Bearbeiterin: Pascale Roure
Das Vorhaben untersucht die akademischen Austauschbeziehungen zwischen Deutschland und der Türkei nach dem Ende des Osmanischen Reiches und die daraus entstandene Rezeption der deutschen Philosophie an der Universität Istanbul zwischen 1933 und 1960. Im Zusammenhang mit den Modernisierungsdiskursen der jungen türkischen Republik soll der Umgang mit konkurrierenden Paradigmen sichtbar gemacht werden, die sich in der Zeit der Weimarer Republik aus der kritischen Auseinandersetzungen mit dem Neukantianismus entwickelt haben. Parallel zu kritischen Erneuerungsversuchen der erkenntniskritischen Tradition, die an der Universität Istanbul durch exilierte Philosophieprofessoren wie Hans Reichenbach (1891-1953) zwischen 1933-1938 und Ernst von Aster (1880-1948) zwischen 1936-1948 vertreten waren, wurden jene Paradigmen stark rezipiert, die schon in den 1920er Jahren an deutschen Universitäten als Gegenreaktion auf die positivistische Erkenntnistheorie und den logischen Empirismus entwickelt wurden, nämlich die „neue Ontologie“ Nicolai Hartmanns (1882-1950) und die philosophische Anthropologie Max Schelers (1874-1928). Die erste Generation von promovierten Dozenten ab 1939, die überwiegend in Deutschland studiert hatte, spielte dabei eine zentrale Rolle, da sie ihre Kontakte mit deutschen Philosophieprofessoren aus dem Kreis von Nicolai Hartmann pflegte, welche infolgedessen in den 1950er Jahren an der Universität Istanbul zu lehren begannen. Dadurch wurden in der Nachkriegszeit bis ca. 1960 auch die akademischen Austauschbeziehungen mit deutschen Universitäten verstärkt, insbesondere mit den Universitäten Heidelberg und Tübingen, wo auch die zweite Generation von türkischen Dozenten während ihrer Deutschlandaufenthalte studierte.

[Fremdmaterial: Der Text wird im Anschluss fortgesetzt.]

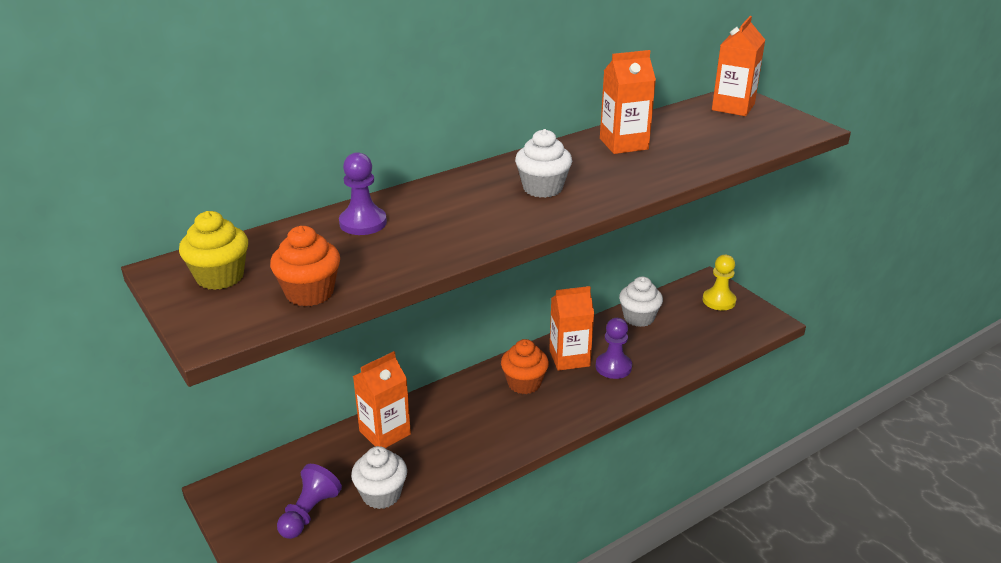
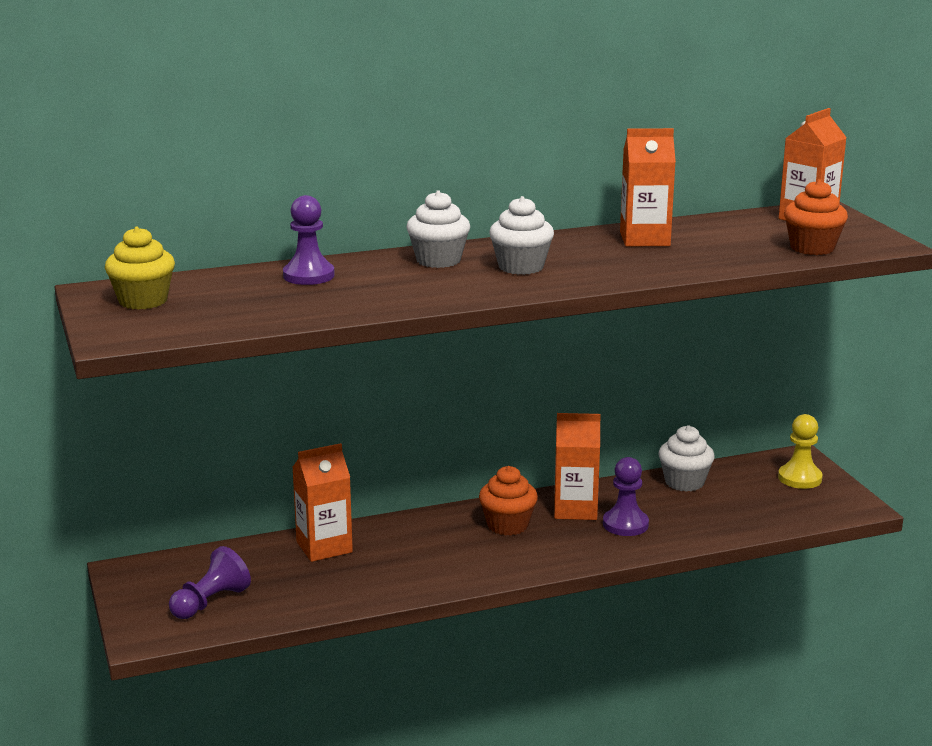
camera: 15 degrees right, 10 degrees down
orange cupcake [270,226,340,306] -> orange cupcake moved to [784,179,848,255]
white cupcake [351,446,407,509] -> white cupcake moved to [406,190,470,268]

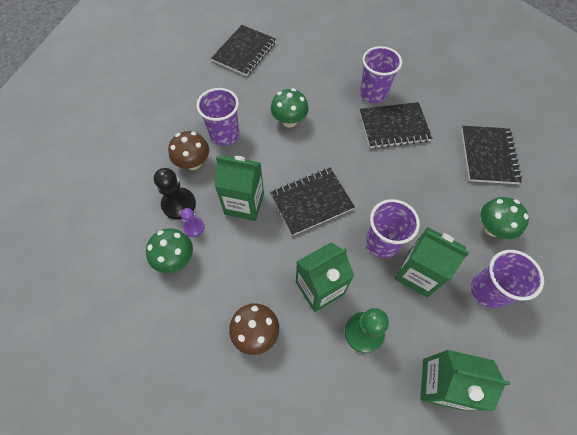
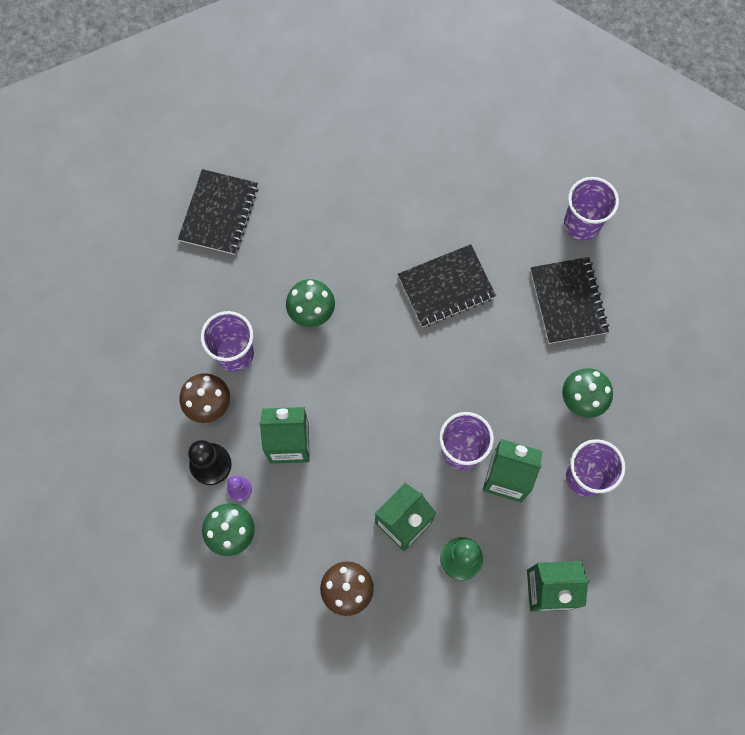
camera: 15 degrees left, 10 degrees up
black notebook [270,168,355,236] -> none
purple cup [360,46,402,103] -> purple cup moved to [564,177,619,241]

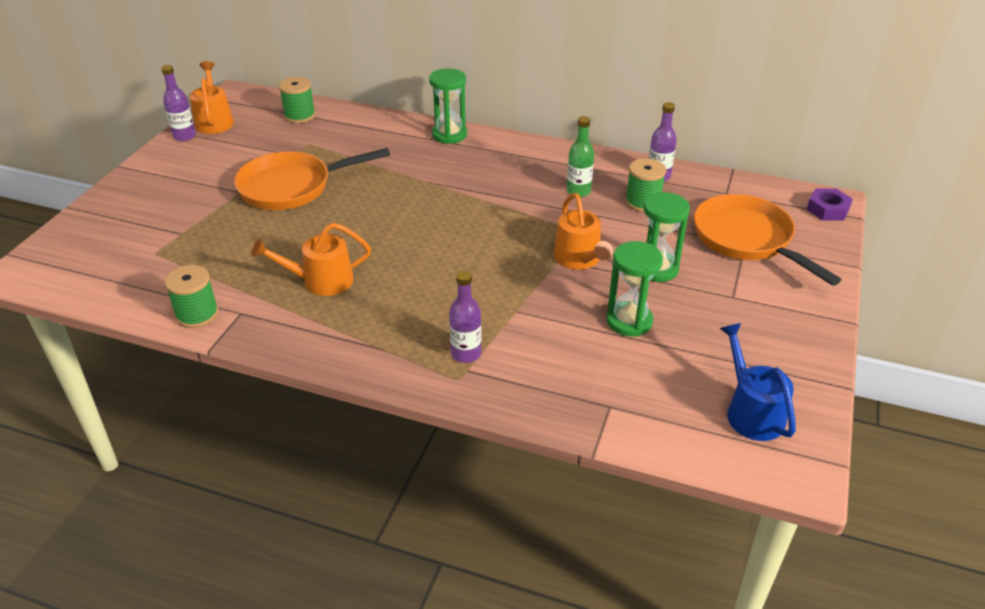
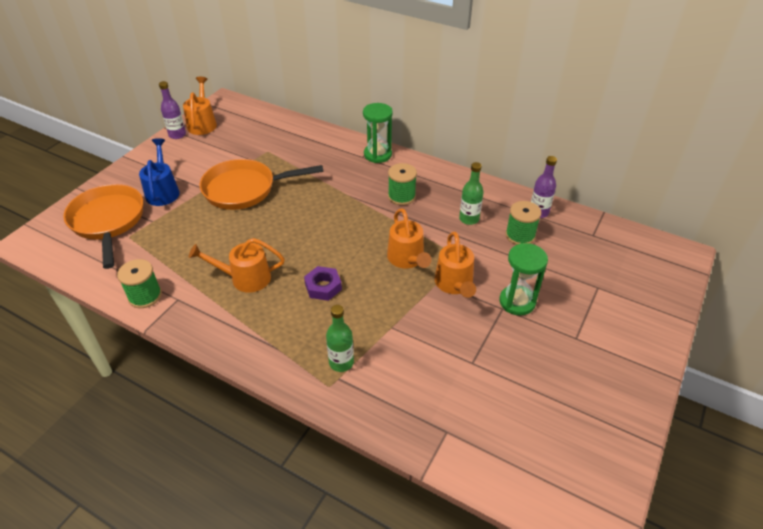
camera: 10 degrees right, 5 degrees up
green spool [279,77,315,123] -> green spool moved to [388,163,417,205]
purple bottle [449,271,482,363] -> green bottle [326,305,354,372]
green hourglass [607,241,663,337] -> none
orange pan [694,194,842,286] -> orange pan moved to [63,184,143,269]
blue watering can [719,323,796,441] -> blue watering can moved to [139,138,180,206]
purple nut [807,188,853,221] -> purple nut moved to [304,266,342,301]
none -> orange watering can [387,208,431,269]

Vor diesem Hintergrund fragt das Projekt, ob Istanbul ab 1933 der privilegierte Ort eines theoretischen Dialogs zwischen exilierten und nicht-exilierten Universitätsphilosophen gewesen ist und ggf. was die Berührung entgegengesetzter Paradigmata und Ansätze der deutschen Philosophie für die Entwicklung der türkischen Universitätsphilosophie im 20. Jahrhundert hervorgebracht hat. Welche Rolle haben dabei die politischen und diplomatischen Rahmenbedingungen in der Türkei und in Deutschland gespielt? Inwiefern hat die institutionalisierte Rezeption der deutschen Philosophie nach 1933 die Matrix für die Ausarbeitung einer selbsternannten modernen Philosophie geboten, die in der Türkei als Ersatz für die abgewerteten traditionellen Auffassungen von Philosophie wie Metaphysik und Islamphilosophie gelten sollte? Kann man angesichts der, in Fachzeitschriften, Unterrichtscurricula und Übersetzungsarbeiten dokumentierten Auffassung der Philosophie tatsächlich von einer Modernisierung sprechen?
Anhand dieser Leitfragen versucht das Vorhaben, die Aneignung und Übersetzung unterschiedlicher Paradigmen der deutschen Universitätsphilosophie im Zusammenhang mit der säkularen Erneuerung der Metaphysik in der Türkei zu analysieren. Das Vorhaben gliedert sich chronologisch in drei Abschnitte, die der Präsidentschaften von Mustafa Kemal (bis 1938), Ismet Inönü (1938-1950) und Adnan Menderes (1950-1960) entsprechen und die Aufeinanderfolge von akademischen Generationen an der Felsefe Bölümü der Universität Istanbul abbilden.